This week - OpenAI beats pro gamers on a livestream; Boston Dynamics drops new video; how viable are giant robots in combat; AI invented a new sport; why futurism needs to get real; and more!
I'm sharing this article first because it talks about futurism - a topic that cannot be avoided when talking about AI, robotics and merging humans with machines. Amber Case calls to embrace Middle Futurism - a flavour of futurism that sits between those perfect renderings of the future and the bleak dystopian future. It calls for creating products that use technology in harmony with humans, to the point of completely becoming invisible, instead of being just about technology.
More than a human
Allison Duettmann challenges Aubrey De Grey with the top objections against longevity to be debunked and debated before opening up the floor to the public.
OpenAI Five is the first AI agent to beat pro gamers on livestream. In this post, OpenAI shares the results of the research which is your typical research summary post - why DoTA, how the model was trained, etc. The interesting thing mentioned in the post is the OpenAI Five Arena where you can either team up or play against OpenAI Five agents.
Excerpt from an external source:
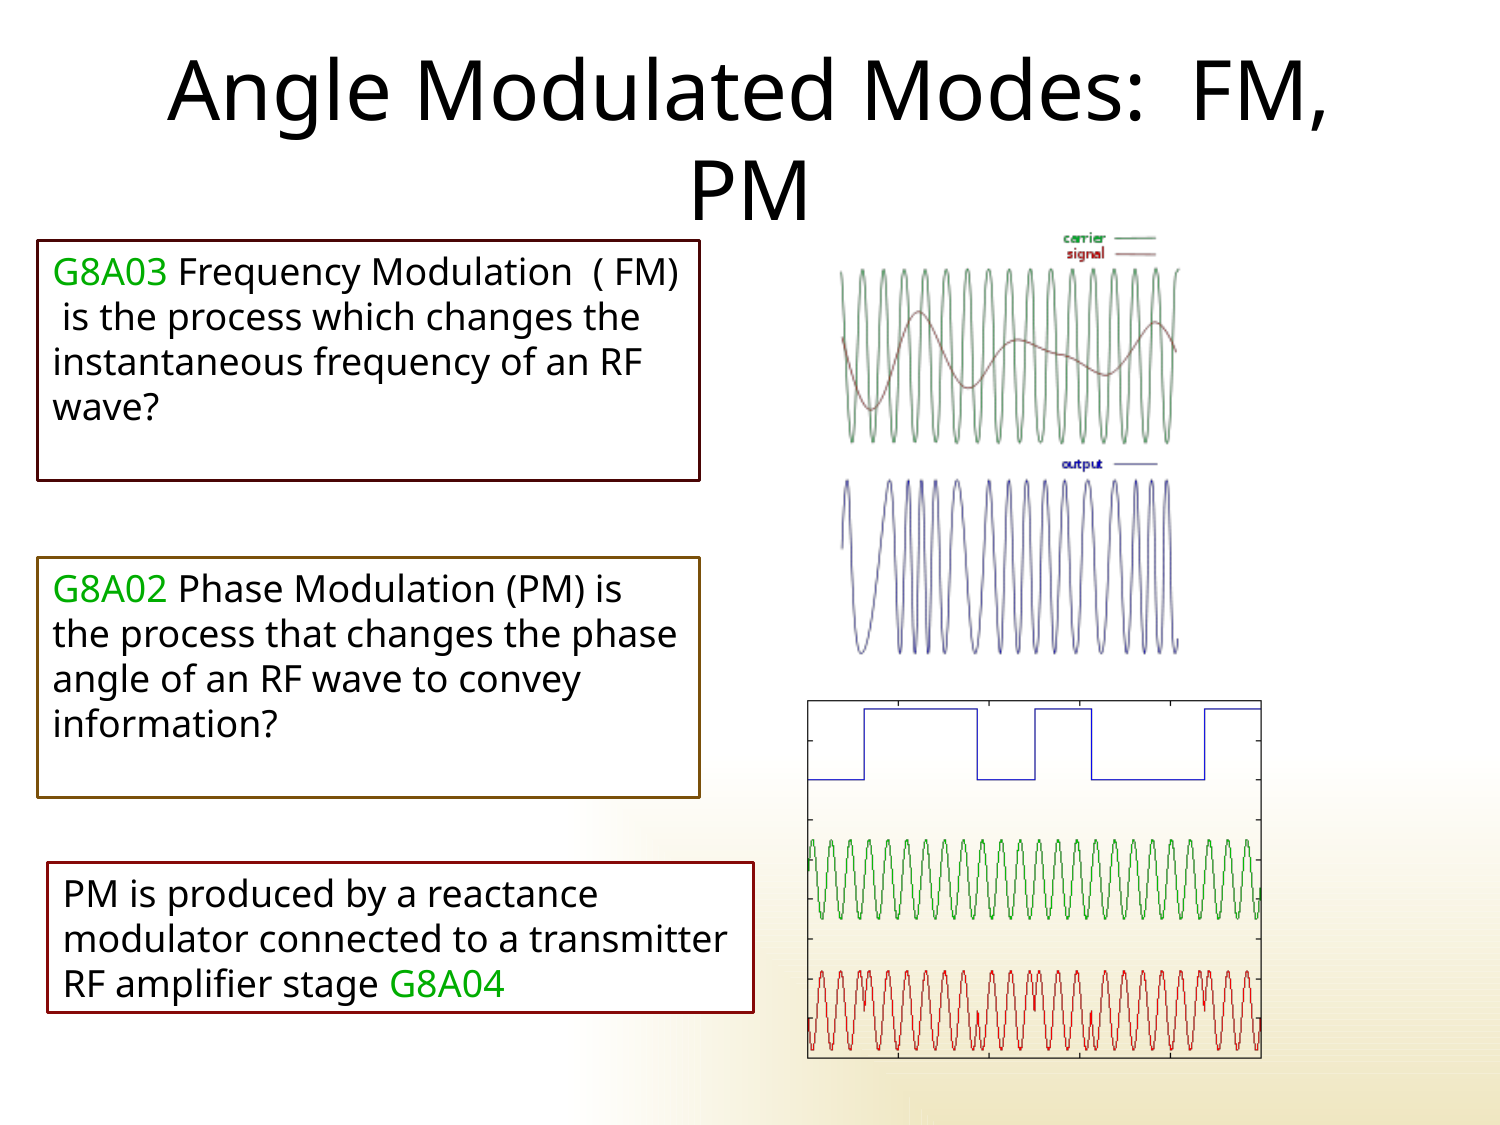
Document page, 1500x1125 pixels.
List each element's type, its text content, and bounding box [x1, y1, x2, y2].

People from AKQA fed a recurrent neural network with rules from 400 different sports. The network then generated a bunch of new games with their rules. Some of them were a miss, but some of them were viable games. With some final finishing from humans, the rules of the new game have been refined and Speedgate was born - the first ever sport generated by an AI. Here is a video explaining the rules of the game.
Here is an interesting article arguing that we are not heading towards AI Winter but rather towards AI Autumn. As the AI hype starts to dwindle, those who focus on human-centered applications of AI may win in the long term. "People who can apply ML to solve real human problems will become the most important tech people out there", states the article.
Microsoft announced to turn what it does well–technology and AI–outward to support climate action. It will aggregate and host environmental data sets on its cloud platform, Azure, and make them publicly available. The company will also scale up the work it does with other nonprofits and companies tackling environmental issues. Microsoft is also working to prove that these types of data-driven projects can deliver enormous benefits to both the environment and the economy.
"How many Spots do you need to tow a truck?", someone asked at Boston Dynamics. The answer is ten, as shown in the newest video from Boston Dynamics. I wonder if they do a Christmas version where Spots are pulling Santa's sledge. And they can use Atlas as Santa.
Isaac Arthur takes one of the most popular tropes in sci-fi - giant robots, mechas and powersuits, and checks how actually useful the giant robots would be.
Two DJI drones were assessing the fire from the sky while on the ground a specialised firefighting robot named Colossus was used to fight the fire from the inside of the cathedral. It is not mentioned in the article, but after the fire, a drone with a thermal camera was used to check the state of the of Notre Dame's walls.
Amazon bought Canvas Technology, a startup that builds autonomous carts that can move goods around warehouses, to further automate operations in their warehouses.
Maybe, instead of metal, the space robots will be made from fabrics and rubber, like Baymax from Big Hero 6. They are lightweight, cheap and safe. But soft robots are harder to control than their hard cousins. This is the problem researchers from Brigham Young University, with the help from NASA, try to solve.
New York Times reveals the communication between He Jiankui, who announced in December last year the birth of the first genetically modified humans, and Stephen Quake from Stanford University. The article shows the messages exchanged between two scientists - one wanted to rush with the research and to publish the results, and a second who asked if the ethical side of the project is solid.
University of Pennsylvania in Philadelphia announced the start of treating two patients with cancer with experimental CRISPR gene therapy. The article also has some Q&A about CRISPR if you are interested in learning more.
Scientists at Tel Aviv University have 3D printed a small heart using human tissue that includes vessels, collagen, and biological molecules. The plan is to one day make organ donations obsolete and print tissues instead. The technology is still many years out from human transplants, though — the team’s rodent-sized printed heart isn’t quite there yet.
Researchers from Switzerland have integrated a biocomputer based on a modified CRISPR-Cas9 system into a human cell, a step towards creating powerful biocomputers.